What the task asks: Copy each line from the records below in which the word "making" is found.

Transcribed page contents:
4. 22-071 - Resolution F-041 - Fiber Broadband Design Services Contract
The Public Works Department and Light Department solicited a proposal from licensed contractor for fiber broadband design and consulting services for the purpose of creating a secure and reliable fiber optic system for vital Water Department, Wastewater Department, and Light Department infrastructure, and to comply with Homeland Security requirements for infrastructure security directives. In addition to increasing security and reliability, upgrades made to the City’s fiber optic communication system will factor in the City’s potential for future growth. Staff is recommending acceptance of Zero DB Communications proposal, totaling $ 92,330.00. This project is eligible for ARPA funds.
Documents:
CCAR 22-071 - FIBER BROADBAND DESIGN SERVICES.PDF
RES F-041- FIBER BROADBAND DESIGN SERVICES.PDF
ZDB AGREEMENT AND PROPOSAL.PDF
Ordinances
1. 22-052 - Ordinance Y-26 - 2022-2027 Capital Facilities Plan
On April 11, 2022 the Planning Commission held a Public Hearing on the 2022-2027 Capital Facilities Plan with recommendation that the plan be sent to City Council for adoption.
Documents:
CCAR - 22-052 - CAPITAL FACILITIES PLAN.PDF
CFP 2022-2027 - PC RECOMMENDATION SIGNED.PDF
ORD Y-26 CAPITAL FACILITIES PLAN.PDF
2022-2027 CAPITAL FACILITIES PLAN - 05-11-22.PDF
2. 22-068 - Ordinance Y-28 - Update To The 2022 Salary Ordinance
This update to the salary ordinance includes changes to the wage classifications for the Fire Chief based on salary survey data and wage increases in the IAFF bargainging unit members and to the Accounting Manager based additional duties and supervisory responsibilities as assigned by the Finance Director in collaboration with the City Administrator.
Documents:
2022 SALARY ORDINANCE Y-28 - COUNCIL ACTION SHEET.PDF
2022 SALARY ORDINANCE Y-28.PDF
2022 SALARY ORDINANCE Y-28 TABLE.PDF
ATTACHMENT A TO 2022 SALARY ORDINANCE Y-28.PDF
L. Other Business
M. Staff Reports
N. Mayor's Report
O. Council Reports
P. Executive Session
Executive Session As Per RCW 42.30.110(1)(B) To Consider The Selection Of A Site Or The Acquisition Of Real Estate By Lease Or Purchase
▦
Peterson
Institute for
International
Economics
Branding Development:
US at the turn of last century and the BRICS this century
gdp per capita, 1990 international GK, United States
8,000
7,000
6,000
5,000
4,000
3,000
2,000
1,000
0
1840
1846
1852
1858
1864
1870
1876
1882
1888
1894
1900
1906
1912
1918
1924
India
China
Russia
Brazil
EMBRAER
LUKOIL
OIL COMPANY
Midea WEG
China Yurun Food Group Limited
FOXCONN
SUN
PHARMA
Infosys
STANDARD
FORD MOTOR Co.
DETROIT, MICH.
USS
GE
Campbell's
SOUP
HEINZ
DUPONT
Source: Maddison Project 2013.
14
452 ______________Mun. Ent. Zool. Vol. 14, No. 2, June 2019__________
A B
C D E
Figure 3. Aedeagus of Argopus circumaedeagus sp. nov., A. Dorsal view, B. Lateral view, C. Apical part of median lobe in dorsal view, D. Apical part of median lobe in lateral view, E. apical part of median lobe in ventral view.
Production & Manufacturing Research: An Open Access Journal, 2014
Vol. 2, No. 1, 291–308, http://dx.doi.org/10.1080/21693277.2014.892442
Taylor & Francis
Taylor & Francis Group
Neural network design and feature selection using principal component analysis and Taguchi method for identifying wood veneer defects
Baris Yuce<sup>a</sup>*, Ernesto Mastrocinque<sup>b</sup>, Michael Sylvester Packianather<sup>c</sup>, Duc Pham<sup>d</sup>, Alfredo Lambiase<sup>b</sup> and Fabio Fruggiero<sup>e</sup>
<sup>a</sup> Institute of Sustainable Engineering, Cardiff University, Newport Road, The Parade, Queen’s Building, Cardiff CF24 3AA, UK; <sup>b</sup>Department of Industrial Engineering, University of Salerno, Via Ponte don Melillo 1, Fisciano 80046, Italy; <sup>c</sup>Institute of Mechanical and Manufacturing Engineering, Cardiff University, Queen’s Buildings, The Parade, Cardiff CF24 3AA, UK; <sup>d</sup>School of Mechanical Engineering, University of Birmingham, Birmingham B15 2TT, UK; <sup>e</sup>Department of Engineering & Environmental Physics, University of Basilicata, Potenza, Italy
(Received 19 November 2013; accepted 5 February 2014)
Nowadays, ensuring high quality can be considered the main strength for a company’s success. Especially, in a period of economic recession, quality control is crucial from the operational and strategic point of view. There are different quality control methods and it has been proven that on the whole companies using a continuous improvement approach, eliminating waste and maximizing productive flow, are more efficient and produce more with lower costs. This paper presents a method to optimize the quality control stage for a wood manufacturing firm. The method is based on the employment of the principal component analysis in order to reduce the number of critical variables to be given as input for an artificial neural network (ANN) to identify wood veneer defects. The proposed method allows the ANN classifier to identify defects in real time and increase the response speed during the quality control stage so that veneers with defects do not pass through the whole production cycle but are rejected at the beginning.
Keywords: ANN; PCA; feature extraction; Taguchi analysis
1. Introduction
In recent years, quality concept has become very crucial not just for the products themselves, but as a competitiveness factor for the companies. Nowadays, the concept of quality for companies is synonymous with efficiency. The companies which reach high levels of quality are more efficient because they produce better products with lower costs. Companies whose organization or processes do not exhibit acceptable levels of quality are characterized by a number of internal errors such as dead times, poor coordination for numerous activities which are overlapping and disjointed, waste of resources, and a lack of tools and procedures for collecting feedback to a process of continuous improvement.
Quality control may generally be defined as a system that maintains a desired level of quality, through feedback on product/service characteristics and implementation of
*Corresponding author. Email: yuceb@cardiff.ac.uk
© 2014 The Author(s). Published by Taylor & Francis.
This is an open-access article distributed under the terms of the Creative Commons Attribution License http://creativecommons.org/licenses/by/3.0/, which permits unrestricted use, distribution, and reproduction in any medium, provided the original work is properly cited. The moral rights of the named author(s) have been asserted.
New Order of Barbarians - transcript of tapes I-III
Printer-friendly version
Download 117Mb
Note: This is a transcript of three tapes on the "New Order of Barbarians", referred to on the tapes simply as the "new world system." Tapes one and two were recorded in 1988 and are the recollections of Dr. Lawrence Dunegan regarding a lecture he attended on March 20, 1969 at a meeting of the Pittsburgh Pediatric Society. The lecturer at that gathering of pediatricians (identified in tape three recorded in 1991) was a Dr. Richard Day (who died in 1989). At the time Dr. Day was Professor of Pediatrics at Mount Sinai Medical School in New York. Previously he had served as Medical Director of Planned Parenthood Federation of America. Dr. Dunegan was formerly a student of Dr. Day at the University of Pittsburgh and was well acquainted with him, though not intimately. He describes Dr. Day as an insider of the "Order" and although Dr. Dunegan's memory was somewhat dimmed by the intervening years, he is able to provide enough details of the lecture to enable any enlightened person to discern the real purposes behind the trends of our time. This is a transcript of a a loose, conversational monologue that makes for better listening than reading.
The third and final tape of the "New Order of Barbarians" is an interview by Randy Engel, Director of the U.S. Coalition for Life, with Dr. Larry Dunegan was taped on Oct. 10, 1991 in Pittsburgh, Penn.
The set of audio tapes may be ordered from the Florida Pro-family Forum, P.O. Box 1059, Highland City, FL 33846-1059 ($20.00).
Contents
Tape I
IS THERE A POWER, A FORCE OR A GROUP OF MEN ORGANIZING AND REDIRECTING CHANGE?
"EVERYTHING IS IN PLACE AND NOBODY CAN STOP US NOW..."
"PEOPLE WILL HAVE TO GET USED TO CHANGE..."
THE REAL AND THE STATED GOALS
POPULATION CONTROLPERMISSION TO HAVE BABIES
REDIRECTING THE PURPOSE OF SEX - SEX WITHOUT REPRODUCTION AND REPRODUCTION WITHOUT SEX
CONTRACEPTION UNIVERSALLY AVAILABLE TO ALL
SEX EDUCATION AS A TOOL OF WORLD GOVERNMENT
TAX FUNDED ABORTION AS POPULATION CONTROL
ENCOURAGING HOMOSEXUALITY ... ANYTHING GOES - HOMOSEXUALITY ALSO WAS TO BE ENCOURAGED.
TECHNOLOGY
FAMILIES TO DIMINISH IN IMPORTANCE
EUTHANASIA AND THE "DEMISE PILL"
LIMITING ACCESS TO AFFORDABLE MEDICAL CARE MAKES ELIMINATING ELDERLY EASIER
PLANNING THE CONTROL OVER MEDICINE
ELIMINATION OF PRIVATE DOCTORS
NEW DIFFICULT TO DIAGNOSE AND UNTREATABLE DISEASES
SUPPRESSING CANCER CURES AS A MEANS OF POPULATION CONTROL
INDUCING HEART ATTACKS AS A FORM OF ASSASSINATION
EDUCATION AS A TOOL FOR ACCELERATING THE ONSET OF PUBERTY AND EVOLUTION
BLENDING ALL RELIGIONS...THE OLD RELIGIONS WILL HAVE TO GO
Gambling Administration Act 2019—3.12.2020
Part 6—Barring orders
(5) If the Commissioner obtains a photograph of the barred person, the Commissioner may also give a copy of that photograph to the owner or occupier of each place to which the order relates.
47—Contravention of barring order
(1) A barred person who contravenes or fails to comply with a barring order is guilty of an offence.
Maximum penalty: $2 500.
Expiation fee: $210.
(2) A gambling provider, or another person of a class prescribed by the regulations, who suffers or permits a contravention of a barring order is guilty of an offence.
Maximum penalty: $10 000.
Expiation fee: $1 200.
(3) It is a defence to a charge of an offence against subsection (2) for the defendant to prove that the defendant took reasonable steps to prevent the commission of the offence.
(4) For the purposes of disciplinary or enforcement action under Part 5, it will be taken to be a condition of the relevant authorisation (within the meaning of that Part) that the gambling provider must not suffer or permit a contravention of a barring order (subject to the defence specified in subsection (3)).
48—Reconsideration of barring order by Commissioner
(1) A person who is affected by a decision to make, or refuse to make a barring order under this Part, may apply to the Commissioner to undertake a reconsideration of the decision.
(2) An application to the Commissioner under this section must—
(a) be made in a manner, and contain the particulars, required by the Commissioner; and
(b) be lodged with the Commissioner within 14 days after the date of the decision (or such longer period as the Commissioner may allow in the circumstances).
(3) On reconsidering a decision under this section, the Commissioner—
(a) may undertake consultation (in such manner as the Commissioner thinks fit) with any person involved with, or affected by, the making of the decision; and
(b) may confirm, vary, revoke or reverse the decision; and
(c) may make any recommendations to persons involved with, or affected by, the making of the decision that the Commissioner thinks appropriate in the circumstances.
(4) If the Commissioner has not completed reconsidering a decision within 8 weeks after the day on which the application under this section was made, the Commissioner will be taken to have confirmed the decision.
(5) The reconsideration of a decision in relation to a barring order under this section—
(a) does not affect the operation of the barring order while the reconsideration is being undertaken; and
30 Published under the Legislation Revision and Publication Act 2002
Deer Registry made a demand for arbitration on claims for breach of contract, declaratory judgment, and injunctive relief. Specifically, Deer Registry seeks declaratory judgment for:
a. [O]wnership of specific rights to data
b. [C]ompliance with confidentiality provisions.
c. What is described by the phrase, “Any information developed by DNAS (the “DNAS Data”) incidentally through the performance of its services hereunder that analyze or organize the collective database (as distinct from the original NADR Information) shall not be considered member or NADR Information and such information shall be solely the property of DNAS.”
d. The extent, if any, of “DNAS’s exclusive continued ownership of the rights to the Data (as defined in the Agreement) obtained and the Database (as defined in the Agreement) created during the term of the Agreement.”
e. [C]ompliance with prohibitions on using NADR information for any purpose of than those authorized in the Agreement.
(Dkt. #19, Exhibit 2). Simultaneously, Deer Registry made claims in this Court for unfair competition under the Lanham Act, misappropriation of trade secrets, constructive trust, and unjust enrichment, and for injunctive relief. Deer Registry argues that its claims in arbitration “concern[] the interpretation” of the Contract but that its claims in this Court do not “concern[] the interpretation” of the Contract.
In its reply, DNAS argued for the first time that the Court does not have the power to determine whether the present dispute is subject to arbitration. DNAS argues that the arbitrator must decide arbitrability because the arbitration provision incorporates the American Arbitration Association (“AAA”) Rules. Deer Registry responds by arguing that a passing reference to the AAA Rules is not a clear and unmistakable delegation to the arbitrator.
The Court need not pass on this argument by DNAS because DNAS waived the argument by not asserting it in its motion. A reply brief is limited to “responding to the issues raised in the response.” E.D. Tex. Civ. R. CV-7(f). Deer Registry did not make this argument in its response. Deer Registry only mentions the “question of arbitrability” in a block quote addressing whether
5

Completed task:
(a) may undertake consultation (in such manner as the Commissioner thinks fit) with any person involved with, or affected by, the making of the decision; and
(c) may make any recommendations to persons involved with, or affected by, the making of the decision that the Commissioner thinks appropriate in the circumstances.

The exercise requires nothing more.